The study results highlight the need to customize therapy recommendations to each patient, Dr. Pressley said. “Future studies may focus on how these metabolic changes affect the development of comorbid conditions and on the metabolic effect of other antiretroviral medications.”
Dr. Pressley said the researchers plan to continue following the patients to gather additional data points, including any metabolic side effects of the injectable cabotegravir-rilpivirine (Cabenuva, Viiv Healthcare), approved in January 2021.
The research was interesting in that it didn’t see many of the same metabolic problems observed in larger populations, commented Daniel Chastain, PharmD, BCIDP, AAHIVP, a clinical associate professor at the University of Georgia College of Pharmacy and an infectious diseases pharmacist at Phoebe Putney Memorial Hospital, in Albany, Ga. “Maybe there are some patient-specific factors that influence some of these metabolic abnormalities that we see beyond just the individual drugs themselves,” he said. “But the benefits of integrase inhibitors certainly outweigh the potential harms.”
Still, it would have been helpful to have some additional data points, such as which HIV medications patients used before switching, or how many were new starts, Dr.
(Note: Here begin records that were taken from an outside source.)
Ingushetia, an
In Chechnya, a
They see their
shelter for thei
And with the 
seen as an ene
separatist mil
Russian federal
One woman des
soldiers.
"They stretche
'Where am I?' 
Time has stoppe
Chastain noted. A study from earlier this year (Clin Infect Dis 2022 May 6;ciac355) found an increased incidence of new-onset diabetes after starting integrase inhibitors in HIV medication-naive patients of similar ages to those included in Dr. Pressley’s study, although her study did not seem to find this outcome, he said.
The ultimate question, Dr. Chastain said, is how the drugs affect cardiovascular disease: Are patients experiencing more cardiovascular events or are these just fluctuations in laboratory values and vital signs?
“We currently don’t have enough data to say that patients experiencing one of these negative effects [require] a switch in their HIV medications,” Dr. Chastain said. “But there’s certainly a possibility, so we always try to be preventative in terms of starting to talk to patients about the importance of diet and exercise earlier on, rather than waiting until things start to take place and then trying to chase it on the back end.”